I used to throw the F word around like it was candy.
I thought – well – it’s not offensive if I use it, I mean, I’m gay. A f#g calling another gay, f#g, can’t be too terrible, right?
Then I joined West Hollywood dodgeball.
I still used the word under my breath, sometimes as a term of endearment, other times as an insult. And not everyone looked so kindly on its use.
A fellow dodgeball pal came up to me and explained, “Don’t you know using that word only perpetuates the cycle of negativity associated with being gay”? First instinct was – quiet down lil’ miss self-righteous, and get off your soapbox. But he continued, “No, really. Do you like being called that word? If you use it, then what right do you have asking someone else not to?”
So – of course – I thought about this, I thought about it a lot. I mean, he had a valid point.
And as it turns out, at that time, I had some pretty hefty internalized homophobia issues. So in a way, when I used that word, even if I used the term lightly or with humor, I was not only putting down gays for being gay, but I was also putting down myself. And I didn’t think too highly of myself as being gay back then, and maybe that’s why I used it so freely.
So -I kept on thinking about it. And I started thinking about the homophobia that’s rampant, even in our own community, and how that affects the way we care for each other and ourselves.
I mean, how many times on grinder, a4a or manhunt do you see the term “Masculine/ Masc only”.
Why?
Why are we demeaning our more feminine counterparts? It’s one thing to not be attracted to feminine guys; it’s another to put it out there, constantly. It’s like saying I have this exclusive club, a club that only accepts certain kinds of homosexuals. It’s like saying – being effeminate is wrong. It’s gross. It turns me off. It’s like trying to shirk out of the fact that you either like to give it / or take it up the ass. And you can’t get any gayer than going anal, right? That’s way gayer than a limp wrist, flamboyant vocal inflections, or over accessorizing. So if you’re not into feminine guys, fine, but why publicize it and put others down as you do?
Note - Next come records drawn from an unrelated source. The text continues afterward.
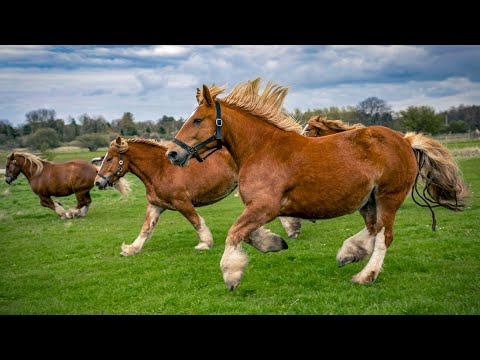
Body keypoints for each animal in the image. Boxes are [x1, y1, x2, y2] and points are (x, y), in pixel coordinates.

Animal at [92, 136, 298, 258]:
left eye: (109, 159)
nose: (98, 182)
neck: (159, 170)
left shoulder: (182, 202)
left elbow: (196, 221)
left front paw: (205, 243)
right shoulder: (155, 206)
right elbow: (146, 229)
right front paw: (131, 249)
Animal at [166, 78, 468, 290]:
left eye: (197, 120)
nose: (172, 153)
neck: (261, 148)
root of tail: (404, 140)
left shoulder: (266, 206)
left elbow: (235, 232)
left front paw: (231, 274)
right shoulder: (261, 208)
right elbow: (247, 233)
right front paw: (274, 242)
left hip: (388, 198)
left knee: (384, 237)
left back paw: (365, 275)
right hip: (368, 201)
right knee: (372, 231)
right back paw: (349, 253)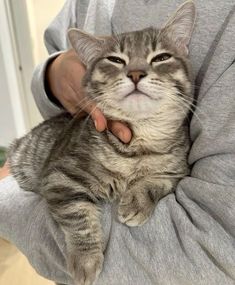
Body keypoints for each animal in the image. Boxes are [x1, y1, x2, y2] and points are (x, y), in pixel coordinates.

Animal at [7, 1, 196, 282]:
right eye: (115, 60)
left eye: (161, 58)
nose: (136, 73)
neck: (138, 146)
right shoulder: (59, 176)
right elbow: (78, 216)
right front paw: (85, 260)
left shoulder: (177, 169)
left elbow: (156, 180)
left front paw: (136, 201)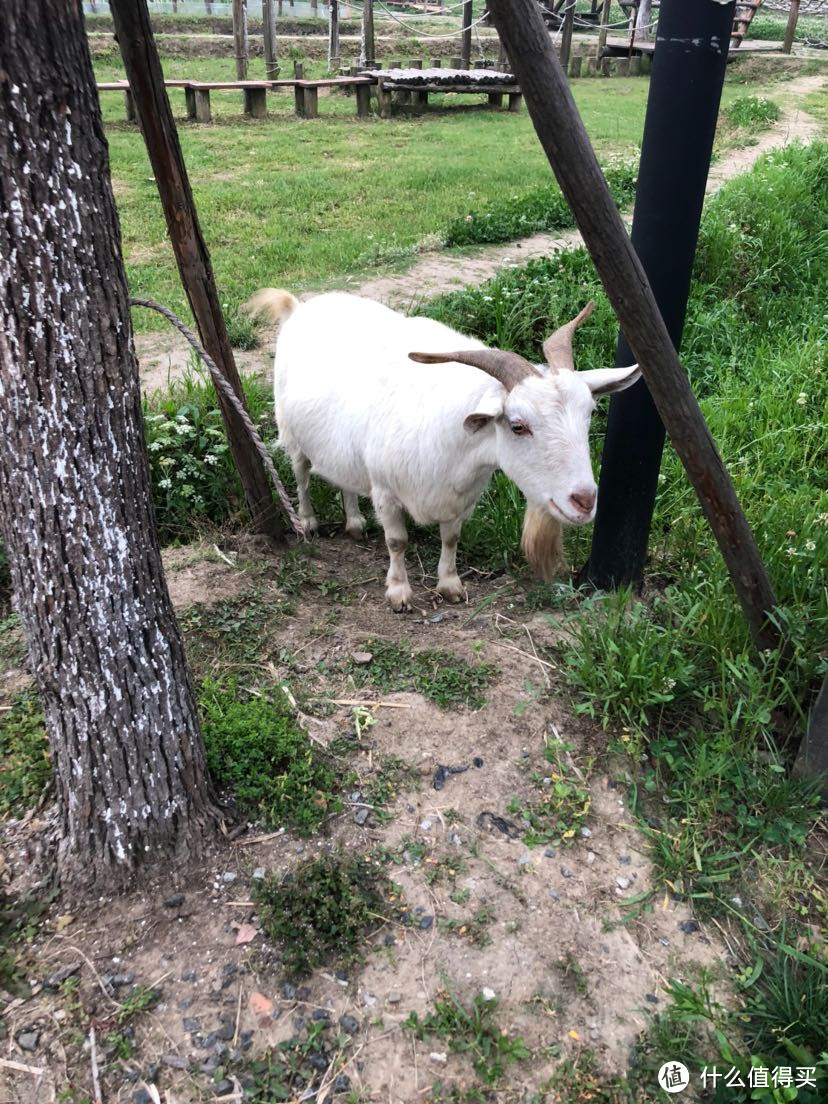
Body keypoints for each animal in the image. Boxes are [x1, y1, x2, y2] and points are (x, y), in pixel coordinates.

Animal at [246, 289, 640, 609]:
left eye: (590, 413)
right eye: (518, 425)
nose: (585, 501)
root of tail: (299, 307)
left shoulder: (461, 497)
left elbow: (451, 538)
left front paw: (450, 586)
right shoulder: (386, 491)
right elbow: (397, 541)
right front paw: (399, 593)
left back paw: (355, 522)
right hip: (291, 431)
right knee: (301, 473)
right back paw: (308, 521)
In dodgeball alone, there are some very attractive, feminine acting guys. And often, they’re much more secure with themselves than some of these “masc” other guys.
So what – they’re the real f#%gots, and the rest of us, “masc” guys, we’re not?
As a community that has long had troubles being accepted or fitting in, why don’t we lead the way and accept and respect all our community, fem, masc., or somewhere in between.
And if we do take care of ourselves and each other psychologically, then hopefully this will lead us to make better choices about our health. Which is a win-win for all of us.